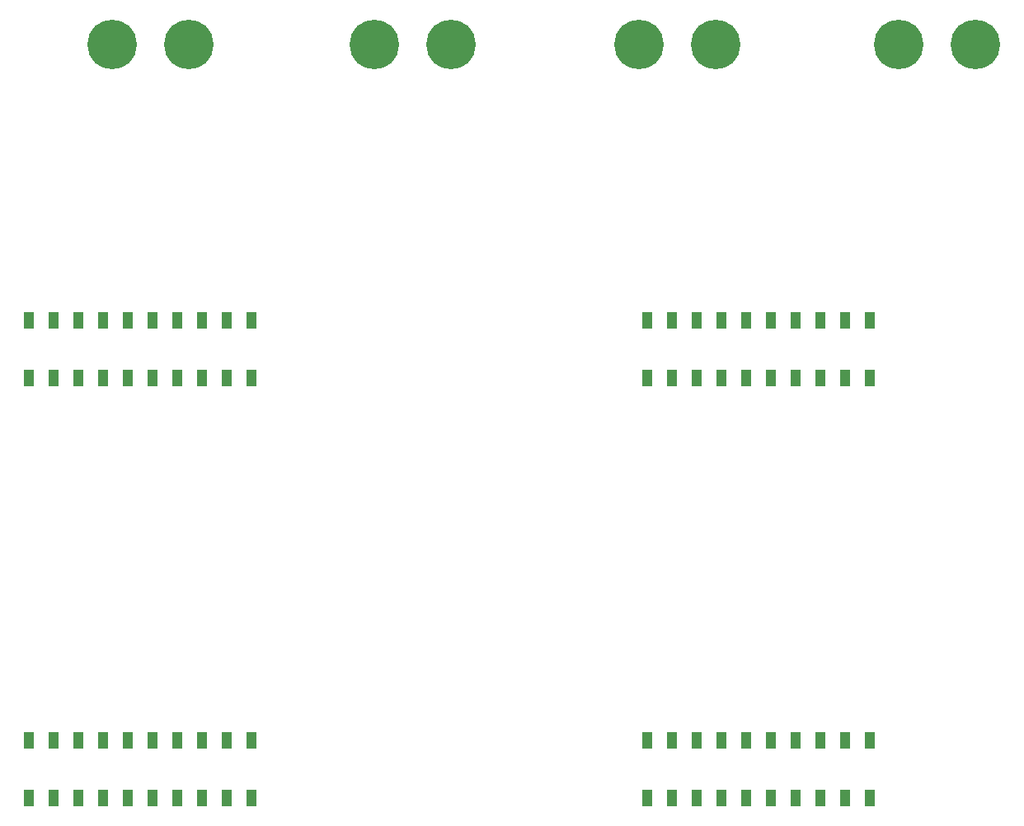
<source format=gbr>
G04 #@! TF.GenerationSoftware,KiCad,Pcbnew,(5.0.0)*
G04 #@! TF.CreationDate,2019-12-13T16:41:55-06:00*
G04 #@! TF.ProjectId,ScienceMotorController_Hardware,536369656E63654D6F746F72436F6E74,rev?*
G04 #@! TF.SameCoordinates,Original*
G04 #@! TF.FileFunction,Paste,Bot*
G04 #@! TF.FilePolarity,Positive*
%FSLAX46Y46*%
G04 Gerber Fmt 4.6, Leading zero omitted, Abs format (unit mm)*
G04 Created by KiCad (PCBNEW (5.0.0)) date 12/13/19 16:41:55*
%MOMM*%
%LPD*%
G01*
G04 APERTURE LIST*
%ADD10C,5.080000*%
%ADD11R,0.990600X1.778000*%
G04 APERTURE END LIST*
D10*
G04 #@! TO.C,Conn2*
X56261000Y-62382400D03*
X48387000Y-62382400D03*
G04 #@! TD*
G04 #@! TO.C,Conn3*
X83185000Y-62382400D03*
X75311000Y-62382400D03*
G04 #@! TD*
G04 #@! TO.C,Conn4*
X110363000Y-62382400D03*
X102489000Y-62382400D03*
G04 #@! TD*
G04 #@! TO.C,Conn5*
X129159000Y-62382400D03*
X137033000Y-62382400D03*
G04 #@! TD*
D11*
G04 #@! TO.C,U1*
X103378000Y-139852400D03*
X126238000Y-90779600D03*
X123698000Y-90779600D03*
X116078000Y-90779600D03*
X113538000Y-133959600D03*
X118618000Y-90779600D03*
X121158000Y-90779600D03*
X118618000Y-139852400D03*
X123698000Y-133959600D03*
X113538000Y-90779600D03*
X110998000Y-90779600D03*
X123698000Y-139852400D03*
X118618000Y-133959600D03*
X116078000Y-133959600D03*
X103378000Y-133959600D03*
X105918000Y-133959600D03*
X108458000Y-133959600D03*
X110998000Y-133959600D03*
X121158000Y-133959600D03*
X126238000Y-133959600D03*
X105918000Y-139852400D03*
X108458000Y-139852400D03*
X110998000Y-139852400D03*
X113538000Y-139852400D03*
X116078000Y-139852400D03*
X121158000Y-139852400D03*
X126238000Y-139852400D03*
X103378000Y-96672400D03*
X105918000Y-96672400D03*
X108458000Y-96672400D03*
X110998000Y-96672400D03*
X113538000Y-96672400D03*
X116078000Y-96672400D03*
X118618000Y-96672400D03*
X121158000Y-96672400D03*
X123698000Y-96672400D03*
X126238000Y-96672400D03*
X103378000Y-90779600D03*
X105918000Y-90779600D03*
X108458000Y-90779600D03*
X39878000Y-133959600D03*
X42418000Y-133959600D03*
X44958000Y-133959600D03*
X47498000Y-133959600D03*
X50038000Y-133959600D03*
X52578000Y-133959600D03*
X55118000Y-133959600D03*
X57658000Y-133959600D03*
X60198000Y-133959600D03*
X62738000Y-133959600D03*
X39878000Y-139852400D03*
X42418000Y-139852400D03*
X44958000Y-139852400D03*
X47498000Y-139852400D03*
X50038000Y-139852400D03*
X52578000Y-139852400D03*
X55118000Y-139852400D03*
X57658000Y-139852400D03*
X60198000Y-139852400D03*
X62738000Y-139852400D03*
X39878000Y-96672400D03*
X42418000Y-96672400D03*
X44958000Y-96672400D03*
X47498000Y-96672400D03*
X50038000Y-96672400D03*
X52578000Y-96672400D03*
X55118000Y-96672400D03*
X57658000Y-96672400D03*
X60198000Y-96672400D03*
X62738000Y-96672400D03*
X39878000Y-90779600D03*
X42418000Y-90779600D03*
X44958000Y-90779600D03*
X47498000Y-90779600D03*
X50038000Y-90779600D03*
X52578000Y-90779600D03*
X55118000Y-90779600D03*
X57658000Y-90779600D03*
X60198000Y-90779600D03*
X62738000Y-90779600D03*
G04 #@! TD*
M02*

</source>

◆ **Job**: Without including any picture, write out the material above exactly.

◆ **Completed task**:
<source format=gbr>
G04 #@! TF.GenerationSoftware,KiCad,Pcbnew,(5.0.0)*
G04 #@! TF.CreationDate,2019-12-13T16:41:55-06:00*
G04 #@! TF.ProjectId,ScienceMotorController_Hardware,536369656E63654D6F746F72436F6E74,rev?*
G04 #@! TF.SameCoordinates,Original*
G04 #@! TF.FileFunction,Paste,Bot*
G04 #@! TF.FilePolarity,Positive*
%FSLAX46Y46*%
G04 Gerber Fmt 4.6, Leading zero omitted, Abs format (unit mm)*
G04 Created by KiCad (PCBNEW (5.0.0)) date 12/13/19 16:41:55*
%MOMM*%
%LPD*%
G01*
G04 APERTURE LIST*
%ADD10C,5.080000*%
%ADD11R,0.990600X1.778000*%
G04 APERTURE END LIST*
D10*
G04 #@! TO.C,Conn2*
X56261000Y-62382400D03*
X48387000Y-62382400D03*
G04 #@! TD*
G04 #@! TO.C,Conn3*
X83185000Y-62382400D03*
X75311000Y-62382400D03*
G04 #@! TD*
G04 #@! TO.C,Conn4*
X110363000Y-62382400D03*
X102489000Y-62382400D03*
G04 #@! TD*
G04 #@! TO.C,Conn5*
X129159000Y-62382400D03*
X137033000Y-62382400D03*
G04 #@! TD*
D11*
G04 #@! TO.C,U1*
X103378000Y-139852400D03*
X126238000Y-90779600D03*
X123698000Y-90779600D03*
X116078000Y-90779600D03*
X113538000Y-133959600D03*
X118618000Y-90779600D03*
X121158000Y-90779600D03*
X118618000Y-139852400D03*
X123698000Y-133959600D03*
X113538000Y-90779600D03*
X110998000Y-90779600D03*
X123698000Y-139852400D03*
X118618000Y-133959600D03*
X116078000Y-133959600D03*
X103378000Y-133959600D03*
X105918000Y-133959600D03*
X108458000Y-133959600D03*
X110998000Y-133959600D03*
X121158000Y-133959600D03*
X126238000Y-133959600D03*
X105918000Y-139852400D03*
X108458000Y-139852400D03*
X110998000Y-139852400D03*
X113538000Y-139852400D03*
X116078000Y-139852400D03*
X121158000Y-139852400D03*
X126238000Y-139852400D03*
X103378000Y-96672400D03*
X105918000Y-96672400D03*
X108458000Y-96672400D03*
X110998000Y-96672400D03*
X113538000Y-96672400D03*
X116078000Y-96672400D03*
X118618000Y-96672400D03*
X121158000Y-96672400D03*
X123698000Y-96672400D03*
X126238000Y-96672400D03*
X103378000Y-90779600D03*
X105918000Y-90779600D03*
X108458000Y-90779600D03*
X39878000Y-133959600D03*
X42418000Y-133959600D03*
X44958000Y-133959600D03*
X47498000Y-133959600D03*
X50038000Y-133959600D03*
X52578000Y-133959600D03*
X55118000Y-133959600D03*
X57658000Y-133959600D03*
X60198000Y-133959600D03*
X62738000Y-133959600D03*
X39878000Y-139852400D03*
X42418000Y-139852400D03*
X44958000Y-139852400D03*
X47498000Y-139852400D03*
X50038000Y-139852400D03*
X52578000Y-139852400D03*
X55118000Y-139852400D03*
X57658000Y-139852400D03*
X60198000Y-139852400D03*
X62738000Y-139852400D03*
X39878000Y-96672400D03*
X42418000Y-96672400D03*
X44958000Y-96672400D03*
X47498000Y-96672400D03*
X50038000Y-96672400D03*
X52578000Y-96672400D03*
X55118000Y-96672400D03*
X57658000Y-96672400D03*
X60198000Y-96672400D03*
X62738000Y-96672400D03*
X39878000Y-90779600D03*
X42418000Y-90779600D03*
X44958000Y-90779600D03*
X47498000Y-90779600D03*
X50038000Y-90779600D03*
X52578000Y-90779600D03*
X55118000Y-90779600D03*
X57658000Y-90779600D03*
X60198000Y-90779600D03*
X62738000Y-90779600D03*
G04 #@! TD*
M02*

</source>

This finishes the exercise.